# Hut ideas?



## GPP33 (May 22, 2004)

Check out the ones up Cameron Pass.


----------



## lmyers (Jun 10, 2008)

The one's closest to Denver and Summit are the busiest...it seems like they keep filling earlier and earlier every year.

Since the predictions are for another La Nina year the northern huts are filling fast...but don't discount the southern huts (they may be slightly more than 3 hrs than Denver, but not much)...they tend to hold snow well if you can get within a week of a storm.

Check out:

Hinsdale Haute Route - Lake City, CO

Colorado Hut to Hut Mountain Biking, Skiing & Hiking | San Juan Hut Systems

Welcome to the Pass Creek Yurt | Wolf Creek Backcountry

Welcome

St. Paul Ski Lodge and Backcountry Hut on Red Mountain Pass, Silverton, CO

Some of these options may not accommodate 12 people, but some do....so check 'em out. Hope that helps.


----------



## mulex (May 13, 2008)

Why does it matter that you guys are unmarried and African-American? Try the forum on huts.org- people will sell off huts there.


----------



## catwoman (Jun 22, 2009)

Many 10th mtn huts will already be booked. There is a new hut in 10th mtn that will be opening for reservations in November. It is on Tennesee Pass I think, next to the Continental Divide hut. While you stand a good chance of getting it, i am not sure the back country skiing is that great there. I think it is more cross country tourring than downhill skiing.


----------



## TELEYAKCO (May 17, 2007)

Try Vagabondranch.com.This is an amazing place close to Stillwater pass(North of Granby).They do charge,but you get your moneys worth and the accommodations are amazing.The skiing around there is anything from mellow trees to high alpine bowls.Jeremy,the owner, is more than willing to point you in the right direction for turns.It's a four mile skin in on a flat road,or I think for a minimal charge,Jeremy will tow your gear in on his sled trailer.He also grooms a couple miles of cross-country trails at the ranch if that is your forte'.There's a nice little video that gives you an idea of the place on the website.Highly recommended!


----------



## jorjaalan (Oct 30, 2011)

Hi can anyone give any further info on availability within Cameron Pass, struggling here to find anything suitable.

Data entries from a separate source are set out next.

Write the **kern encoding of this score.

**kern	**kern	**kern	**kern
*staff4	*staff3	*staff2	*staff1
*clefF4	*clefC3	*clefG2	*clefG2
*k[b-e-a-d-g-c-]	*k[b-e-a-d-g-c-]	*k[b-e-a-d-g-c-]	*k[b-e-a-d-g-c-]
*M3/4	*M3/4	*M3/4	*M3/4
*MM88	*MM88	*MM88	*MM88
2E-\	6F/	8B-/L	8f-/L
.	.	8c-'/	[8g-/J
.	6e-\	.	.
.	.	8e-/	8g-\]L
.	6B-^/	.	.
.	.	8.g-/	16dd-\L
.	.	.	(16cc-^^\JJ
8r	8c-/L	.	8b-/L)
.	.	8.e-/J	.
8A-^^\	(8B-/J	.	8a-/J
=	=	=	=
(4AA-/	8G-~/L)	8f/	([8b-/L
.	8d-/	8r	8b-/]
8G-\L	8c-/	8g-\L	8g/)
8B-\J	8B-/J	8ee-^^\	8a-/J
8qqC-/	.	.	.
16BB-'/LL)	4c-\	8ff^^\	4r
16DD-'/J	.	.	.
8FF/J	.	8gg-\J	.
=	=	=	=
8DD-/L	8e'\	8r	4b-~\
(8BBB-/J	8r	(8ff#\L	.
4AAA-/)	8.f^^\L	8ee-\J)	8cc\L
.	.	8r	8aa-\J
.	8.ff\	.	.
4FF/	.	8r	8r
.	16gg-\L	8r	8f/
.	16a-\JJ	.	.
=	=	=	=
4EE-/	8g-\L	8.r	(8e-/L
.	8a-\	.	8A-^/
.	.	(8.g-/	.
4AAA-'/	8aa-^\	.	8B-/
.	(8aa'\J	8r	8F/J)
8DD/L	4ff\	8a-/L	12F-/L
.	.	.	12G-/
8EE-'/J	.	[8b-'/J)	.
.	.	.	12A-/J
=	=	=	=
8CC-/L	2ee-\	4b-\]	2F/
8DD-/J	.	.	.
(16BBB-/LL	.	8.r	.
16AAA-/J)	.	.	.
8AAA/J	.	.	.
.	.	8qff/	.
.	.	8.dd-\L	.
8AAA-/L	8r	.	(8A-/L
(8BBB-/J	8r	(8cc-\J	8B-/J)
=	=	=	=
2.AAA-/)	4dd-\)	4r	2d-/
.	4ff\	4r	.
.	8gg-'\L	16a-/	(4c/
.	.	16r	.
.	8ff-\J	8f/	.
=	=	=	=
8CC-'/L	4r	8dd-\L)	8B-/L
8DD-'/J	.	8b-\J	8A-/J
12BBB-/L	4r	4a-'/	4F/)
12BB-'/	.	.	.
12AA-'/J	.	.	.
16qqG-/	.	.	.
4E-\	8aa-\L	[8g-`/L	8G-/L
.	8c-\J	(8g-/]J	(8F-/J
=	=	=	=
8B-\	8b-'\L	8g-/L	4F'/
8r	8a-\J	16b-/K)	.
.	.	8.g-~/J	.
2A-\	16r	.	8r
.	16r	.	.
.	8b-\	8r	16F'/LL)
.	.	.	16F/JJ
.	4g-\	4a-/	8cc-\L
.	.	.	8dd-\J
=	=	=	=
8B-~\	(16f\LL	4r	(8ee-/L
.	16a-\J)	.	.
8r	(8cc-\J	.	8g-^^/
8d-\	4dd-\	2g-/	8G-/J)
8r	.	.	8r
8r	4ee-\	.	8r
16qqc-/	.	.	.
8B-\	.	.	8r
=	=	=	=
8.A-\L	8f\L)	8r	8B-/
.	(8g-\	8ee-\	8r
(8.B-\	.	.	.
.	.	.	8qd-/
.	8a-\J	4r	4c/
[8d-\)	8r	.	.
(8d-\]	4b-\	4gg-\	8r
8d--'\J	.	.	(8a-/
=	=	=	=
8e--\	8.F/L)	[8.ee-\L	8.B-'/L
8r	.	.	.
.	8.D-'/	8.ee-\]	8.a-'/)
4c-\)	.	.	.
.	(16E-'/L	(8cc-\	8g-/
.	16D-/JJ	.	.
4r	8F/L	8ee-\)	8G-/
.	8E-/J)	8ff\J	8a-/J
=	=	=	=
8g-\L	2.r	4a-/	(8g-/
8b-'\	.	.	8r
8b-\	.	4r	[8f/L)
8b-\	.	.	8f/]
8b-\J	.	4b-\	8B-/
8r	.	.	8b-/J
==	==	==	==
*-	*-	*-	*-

Tx.

jorjaalan


----------



## us338386 (Nov 8, 2007)

Thanks for all the pointers. Funny you mentioned vegabond ranch as we settled on going with them. Given the enhanced costs we passed the collection hat first only to have someone else reserve in the interim!

Such is life.


----------



## catwoman (Jun 22, 2009)

My jaunt up second creek today reminded me that you may want to try the grand huts association....in particular the high lonesome hut.


----------



## caspermike (Mar 9, 2007)

i though it was going to be an epic post on hut building..


----------